A estas horas el brillo del ordenador quema mis retinas exhaustas. Las ideas se mezclan unas con otras, aletargadas. Se resisten a ser paridas. Pero es preciso escribir. La voluntad del oficio cae ante el llanto del niño que rechaza la cuna para volver a los brazos.
Voy de regreso al sillón. No quiere que cante, prefiere el silencio y el vaivén del balanceo. Debo pensar en algo para no cabecear. Pensar en todos y nada, mientras otra vida exprime mis pechos. Tengo los brazos entumecidos, el cuello rígido. Sin encontrar comodidad cierro los ojos en un acto casi fisiológico. No dormiré.
Seis de la mañana. El dolor de espalda levanta mi cuerpo. En estos días atípicos, una taza de café nos conecta a lo invariable. Apenas ha pasado una hora y soy descubierta por un niño descalzo que tira de mi blusa en busca de su teta.

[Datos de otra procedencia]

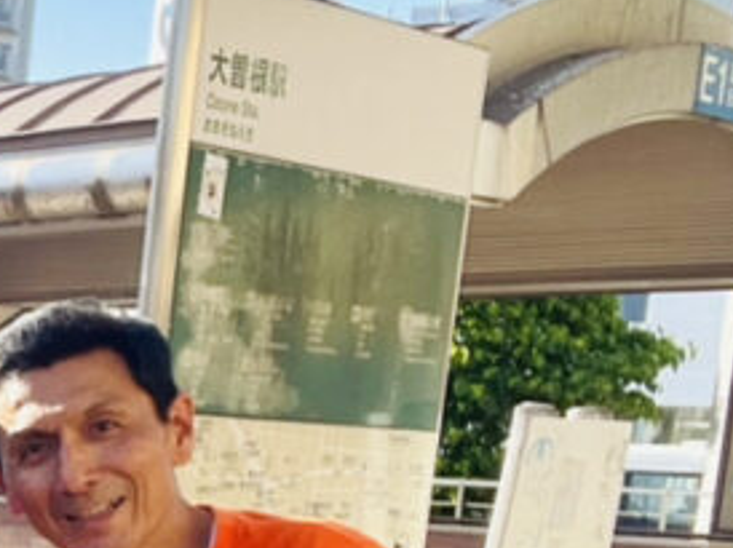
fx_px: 1819
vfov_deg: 16.4
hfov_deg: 19.2
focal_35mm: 86
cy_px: 663
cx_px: -447
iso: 25
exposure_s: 1/243
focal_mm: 2.71
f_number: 2.2
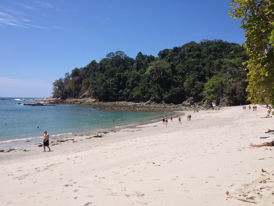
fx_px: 277
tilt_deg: -3.6
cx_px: 137
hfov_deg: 52.6
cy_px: 103
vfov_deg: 40.7
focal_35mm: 35
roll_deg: -0.7
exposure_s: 1/2513
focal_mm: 4.28
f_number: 2.4
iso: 50
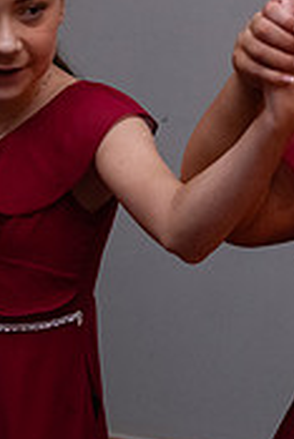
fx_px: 1540
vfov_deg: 16.0
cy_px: 36
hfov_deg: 10.4
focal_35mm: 126
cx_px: 480
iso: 1250
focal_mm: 38
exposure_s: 1/160
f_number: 3.5
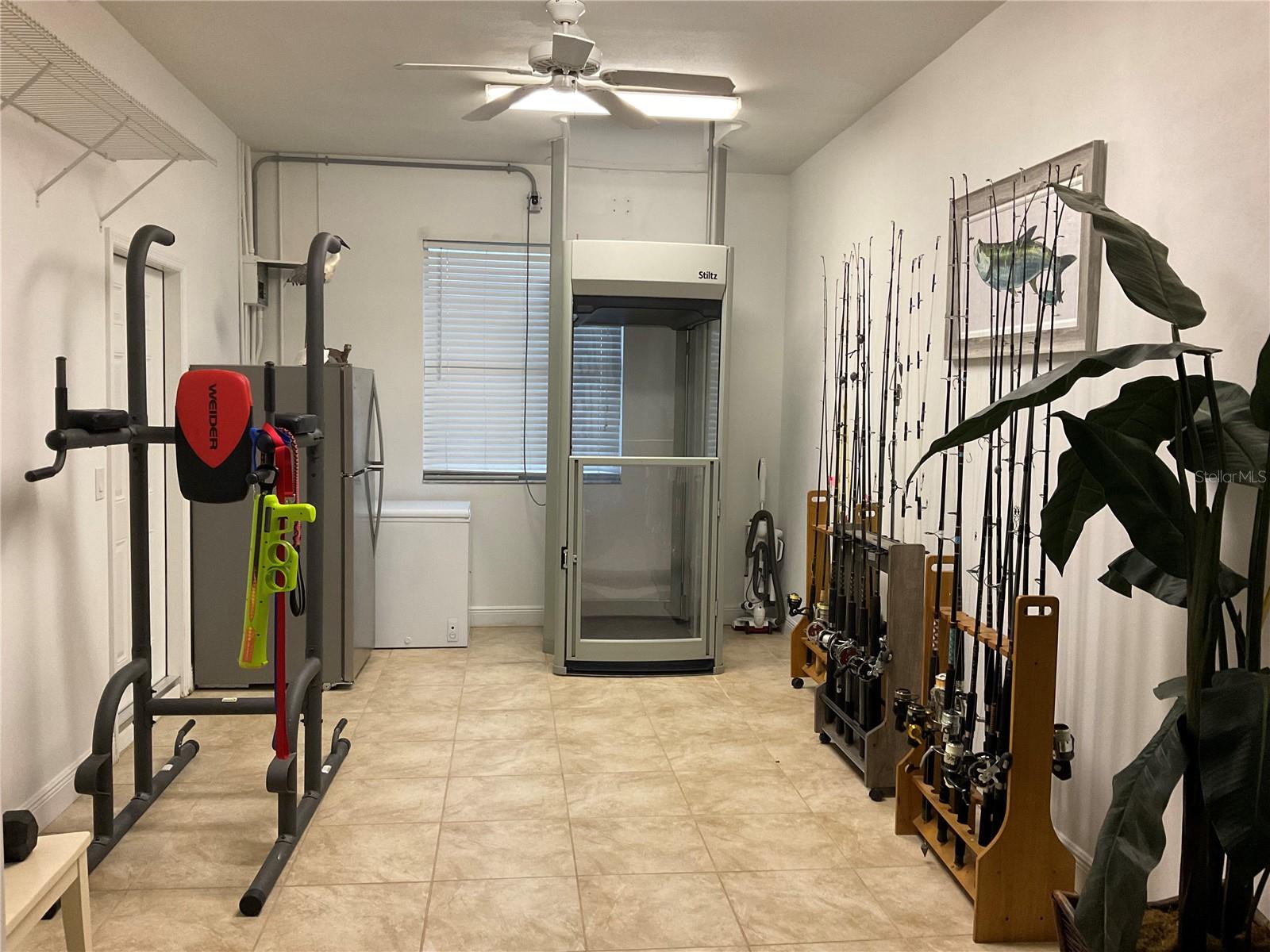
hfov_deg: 61.7
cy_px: 476
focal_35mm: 29
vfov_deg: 48.2
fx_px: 1064
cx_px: 635
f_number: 1.8
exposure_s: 1/60
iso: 160
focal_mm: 3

Salvo los cambios en el texto inacabado y le sigo el paso a la bendita faena que nos deja en casa. «No dormí nada», repito bajito el saludo matutino de mi esposo. Hago la pregunta ritual: «¿A qué hora terminaste de trabajar?». «A las tres de la madrugada», replica con la voz tomada.
«Vamos César, hay mil cosas por hacer», le digo a mi hijo mientras lo llevo inconforme hasta el corral desbordado en cazuelas y jarros plásticos. Lo convenzo. Me entrego a mis tareas. Aseada y mal vestida, estoy lista para entrar en la cocina. Ya mi esposo echó a andar la lavadora.
«No hay tanta ropa sucia. Tampoco queda detergente; hoy salgo a ver qué encuentro», anuncia. «Ten cuidado en la calle. No te pegues a nadie. Si ves la cola muy apretada ni la hagas. No toques nada, camina con las manos en los bolsillos. Habla poco y regresa rápido», le instruyo. «Tranquila», me dice; no quiere preocuparme.
Calderos al fogón. Mi hijo llora. Intento calmarlo. «Ven con mami, toma la merienda y juega en la sala, dame un quiero». Lo sigo con la vista. Explora todos los espacios y disfruta las «zonas-desastre» diseñadas para él, donde puede ser y estar a sus anchas. Pero se aburre, busca motivación en lo prohibido, juega a desafiar. Corro tras él. ¡Cuidadoooo!, lanzo el primer grito. «Mira, César, qué muñequitos tan bonitos». La pantalla lo neutraliza por unos minutos.
Mi esposo en la puerta. Trae el pulóver ensopado y la mirada hostil. Le alcanzo las chancletas limpias. Directo al patio interior, 20 segundos para lavarse las manos. Tira la ropa sucia al cubo de agua caliente jabonosa. Friega las suelas de los zapatos. «Están al despegarse», lamenta. Vuelve a lavarse las manos. Lo escucho en silencio mientras desinfecto los boniatos y los plátanos comprados.
Hora de almuerzo. Los niños necesitan los horarios. Luego el baño y la siesta. Tiene 18 meses y todavía le cuesta dormirse solo. Lo mezo sentada frente al televisor y aprovecho para ver las noticas del mediodía. El dolor, finalmente, encontró un embajador sagaz para recorrer este mundo, de tristezas mal repartidas. Harto de diplomacias, consigue instalarse en sitios lujosos, carentes, y también en los muy carentes, para colmos de la miseria.
Las bocas tapadas de periodistas y entrevistados obligan a mirar a los ojos de la gente cuando habla. Entonces me pierdo en las lecturas, otras, de la información no dicha. El estrés, la ansiedad y el miedo que provocan algunas imágenes alcanzan mi realidad.
Practicamos la cultura del confinamiento. Perfeccionamos las rutinas de higienización a fuerza de hábito. Aplicamos las tendencias del teletrabajo mientras canalizamos impotencias y temores, para cuidar, educar y hacer feliz, porque es imposible aplazar la infancia de un hijo.
Dos en punto. El posprandial ocurre entre las mismas tareas domésticas. Las tardes son largas. Llamo a mis padres. Reviso las redes. Juego también a las cosquillas o a dar vueltas. Recibo la noche con una ducha para espantar el calor. Arrullo sin nanas los sueños de César. Cuando la maternidad es un estado natural del amor, el peligro, de este o de cualquier tiempo, solo viene a agudizar el instinto.
Tal vez termine el trabajo pendiente. Regreso a las teclas y en la espera de una frase agradezco por los días iguales. Comprendo el espíritu de la conformidad y no pienso en el futuro con prisa, porque «de la prisa no se saca más que el cansancio». Así empezaré; un pensamiento prestado a veces funciona. Será en diez minutos; ahora debo volver al sillón y no dormiré.